We began the evening with girls in traditional costume bearing the traditional Ukrainian welcome of bread and salt;  a lovely reminder of an ancient, still important tradition.  We asked students to share the details of each dish they had made--and impressively,  each one did it in English, most with an accompanying PowerPoint presentation.  Here's just a bit of what we ate (and thanks to Valya Sakhnenko and others for the descriptions!)
The salad is called "herring under fur coat" or short "fur coat" ("shuba" in Russian). It includes herring, pickled onions, potatoes, carrots, beets. Clean and cut the herring into small pieces. After that put chopped fresh or pickled onion. Vegetables cooked, rubbed on a grater and put by layers. You can add the grated apples and eggs. All layers except herring, covered with mayonnaise.
Daria's pickles, "This is my pepper in tomato sauce, which was pickled by my mother.

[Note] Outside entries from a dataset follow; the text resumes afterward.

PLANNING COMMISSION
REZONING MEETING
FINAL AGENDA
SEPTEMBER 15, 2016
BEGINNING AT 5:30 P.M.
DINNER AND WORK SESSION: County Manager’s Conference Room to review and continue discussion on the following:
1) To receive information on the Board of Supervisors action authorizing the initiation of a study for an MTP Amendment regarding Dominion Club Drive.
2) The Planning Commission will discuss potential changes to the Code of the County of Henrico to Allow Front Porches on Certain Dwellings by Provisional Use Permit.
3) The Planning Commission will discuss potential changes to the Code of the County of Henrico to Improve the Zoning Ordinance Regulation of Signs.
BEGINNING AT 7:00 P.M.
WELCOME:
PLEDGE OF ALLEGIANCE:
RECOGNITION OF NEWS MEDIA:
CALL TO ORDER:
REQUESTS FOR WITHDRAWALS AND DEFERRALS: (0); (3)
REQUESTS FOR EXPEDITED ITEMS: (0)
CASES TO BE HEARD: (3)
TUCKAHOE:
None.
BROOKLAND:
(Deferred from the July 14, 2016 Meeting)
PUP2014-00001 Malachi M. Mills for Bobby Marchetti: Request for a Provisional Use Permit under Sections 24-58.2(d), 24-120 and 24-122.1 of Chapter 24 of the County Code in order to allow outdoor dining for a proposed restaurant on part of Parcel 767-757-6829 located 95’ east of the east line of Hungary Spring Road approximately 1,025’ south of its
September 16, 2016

In Ukraine we call this dish "lecho"."
Verguny--a fried dough.  
 Mlyntsi, (depending on where you're from, blini or crepes) filled with homemade cherry jam. 
 Homemade compote, above, and below, holubtsi, stuffed cabbage rolls.

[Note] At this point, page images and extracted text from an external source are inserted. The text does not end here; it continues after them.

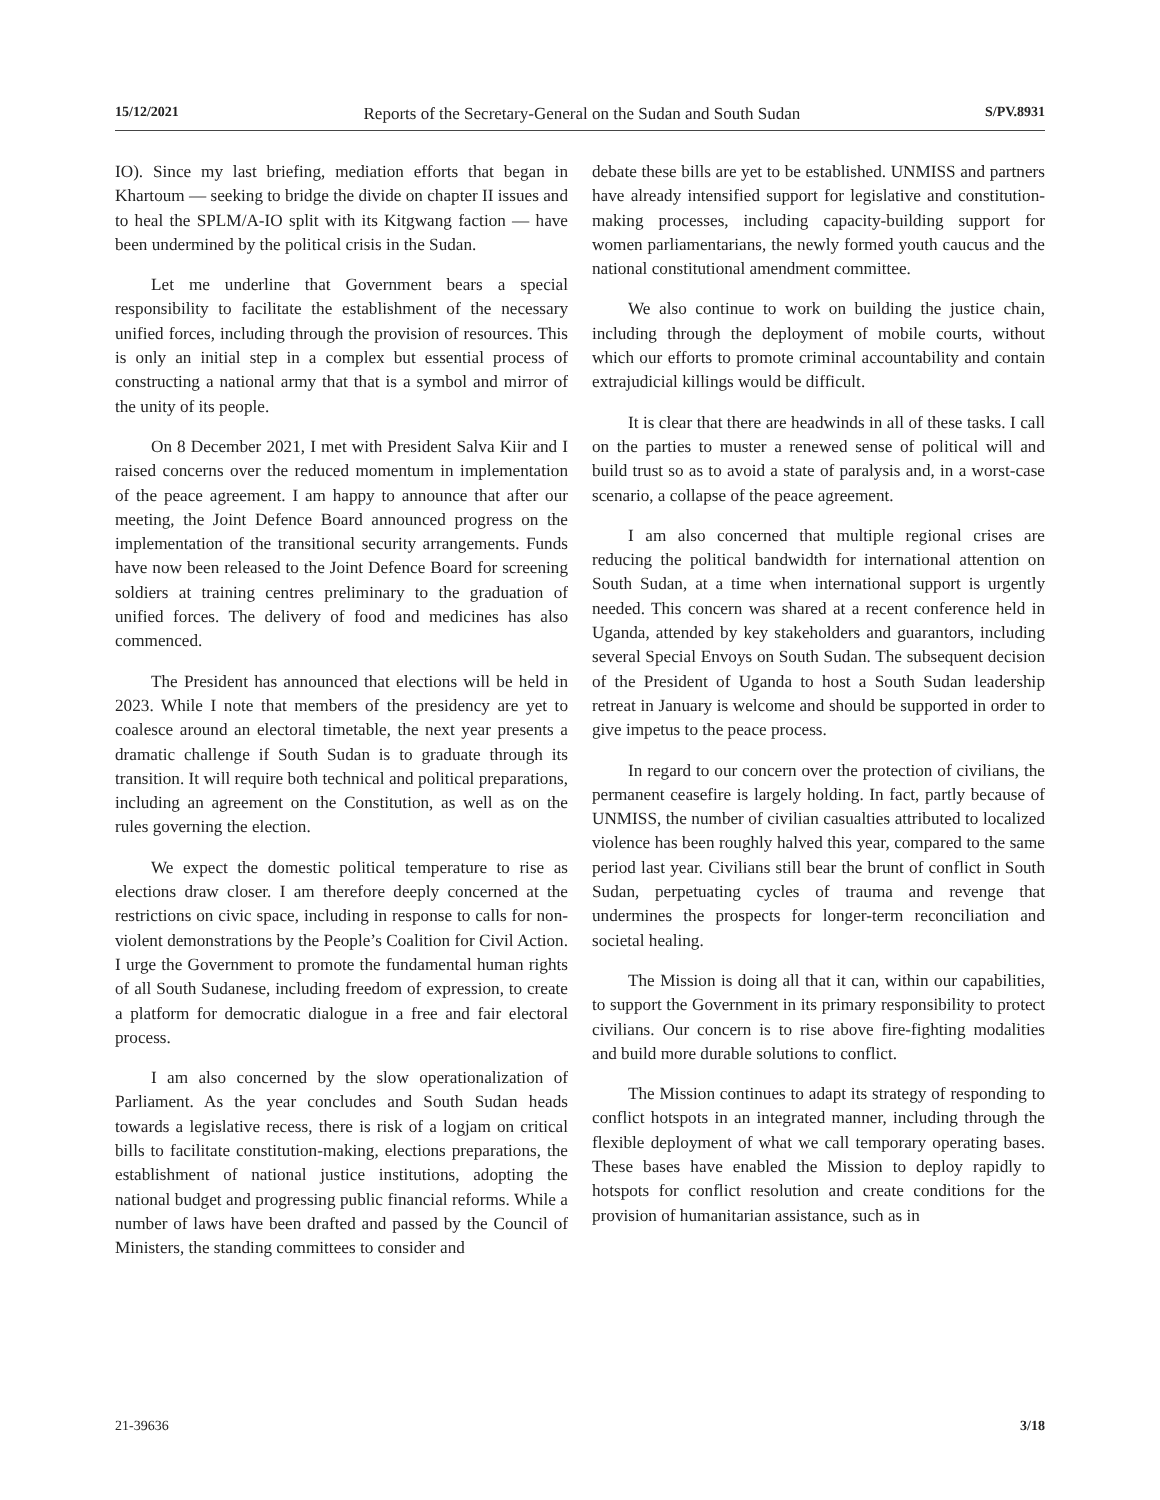15/12/2021 Reports of the Secretary-General on the Sudan and South Sudan S/PV.8931
IO). Since my last briefing, mediation efforts that began in Khartoum — seeking to bridge the divide on chapter II issues and to heal the SPLM/A-IO split with its Kitgwang faction — have been undermined by the political crisis in the Sudan.
Let me underline that Government bears a special responsibility to facilitate the establishment of the necessary unified forces, including through the provision of resources. This is only an initial step in a complex but essential process of constructing a national army that that is a symbol and mirror of the unity of its people.
On 8 December 2021, I met with President Salva Kiir and I raised concerns over the reduced momentum in implementation of the peace agreement. I am happy to announce that after our meeting, the Joint Defence Board announced progress on the implementation of the transitional security arrangements. Funds have now been released to the Joint Defence Board for screening soldiers at training centres preliminary to the graduation of unified forces. The delivery of food and medicines has also commenced.
The President has announced that elections will be held in 2023. While I note that members of the presidency are yet to coalesce around an electoral timetable, the next year presents a dramatic challenge if South Sudan is to graduate through its transition. It will require both technical and political preparations, including an agreement on the Constitution, as well as on the rules governing the election.
We expect the domestic political temperature to rise as elections draw closer. I am therefore deeply concerned at the restrictions on civic space, including in response to calls for non-violent demonstrations by the People’s Coalition for Civil Action. I urge the Government to promote the fundamental human rights of all South Sudanese, including freedom of expression, to create a platform for democratic dialogue in a free and fair electoral process.
I am also concerned by the slow operationalization of Parliament. As the year concludes and South Sudan heads towards a legislative recess, there is risk of a logjam on critical bills to facilitate constitution-making, elections preparations, the establishment of national justice institutions, adopting the national budget and progressing public financial reforms. While a number of laws have been drafted and passed by the Council of Ministers, the standing committees to consider and
debate these bills are yet to be established. UNMISS and partners have already intensified support for legislative and constitution-making processes, including capacity-building support for women parliamentarians, the newly formed youth caucus and the national constitutional amendment committee.
We also continue to work on building the justice chain, including through the deployment of mobile courts, without which our efforts to promote criminal accountability and contain extrajudicial killings would be difficult.
It is clear that there are headwinds in all of these tasks. I call on the parties to muster a renewed sense of political will and build trust so as to avoid a state of paralysis and, in a worst-case scenario, a collapse of the peace agreement.
I am also concerned that multiple regional crises are reducing the political bandwidth for international attention on South Sudan, at a time when international support is urgently needed. This concern was shared at a recent conference held in Uganda, attended by key stakeholders and guarantors, including several Special Envoys on South Sudan. The subsequent decision of the President of Uganda to host a South Sudan leadership retreat in January is welcome and should be supported in order to give impetus to the peace process.
In regard to our concern over the protection of civilians, the permanent ceasefire is largely holding. In fact, partly because of UNMISS, the number of civilian casualties attributed to localized violence has been roughly halved this year, compared to the same period last year. Civilians still bear the brunt of conflict in South Sudan, perpetuating cycles of trauma and revenge that undermines the prospects for longer-term reconciliation and societal healing.
The Mission is doing all that it can, within our capabilities, to support the Government in its primary responsibility to protect civilians. Our concern is to rise above fire-fighting modalities and build more durable solutions to conflict.
The Mission continues to adapt its strategy of responding to conflict hotspots in an integrated manner, including through the flexible deployment of what we call temporary operating bases. These bases have enabled the Mission to deploy rapidly to hotspots for conflict resolution and create conditions for the provision of humanitarian assistance, such as in
21-39636 3/18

Below, still warm plov, brought in right as we started by a student's father.  Plov is traditionally made by men, and she had made it with her dad, who was Kazakh, and had, as I recall, learned to make it from Uzbek friends while living in Moscow.   Ukraine is a diverse place, with many different cultures, and of course, it can be seen in the food.
And what would a potluck be without a great looking dessert.  One student had some pretty amazing cake baking and decorating skills!
The food was great, but it's the conversations that I'll remember.  Donetsk is off-the-beaten-path for most Americans, so we had lots of questions.  What is "typical" American food?  (which consistently, was one of the hardest questions to answer throughout the trip).  Are Americans really overweight?  Do we all eat fast food all the time?  What kind of food does my family eat?  Does my daughter know how to cook?  Do I preserve fruits and vegetables?  Is food in the US safe?  Do we trust the government to regulate it?  What makes food healthy?  (in part, this conversation was generated by the university nutrition students who attended bringing healthier versions of some typical Ukrainian foods).
So much of what Ukrainians think of Americans comes from television and movies--particularly for young people.  Caleb and I are from different generations, different regions, and different family backgrounds--but what we both shared with these enthusiastic young students were stories that are different from what movies and TV shows convey--that there's not one American food, nor one American story.  And what did we learn?  We learned about food, but even more about a curious, enthusiastic group of Ukraine's young people who care passionately about their country and the world.

We ended the evening with group photos and headed out, with bags full of sea buckthorn, cake, grapes from the teacher's arbor, bread, and more, to sustain us on our next train trip.   The rain continued, but the warmth of the evening carried us home.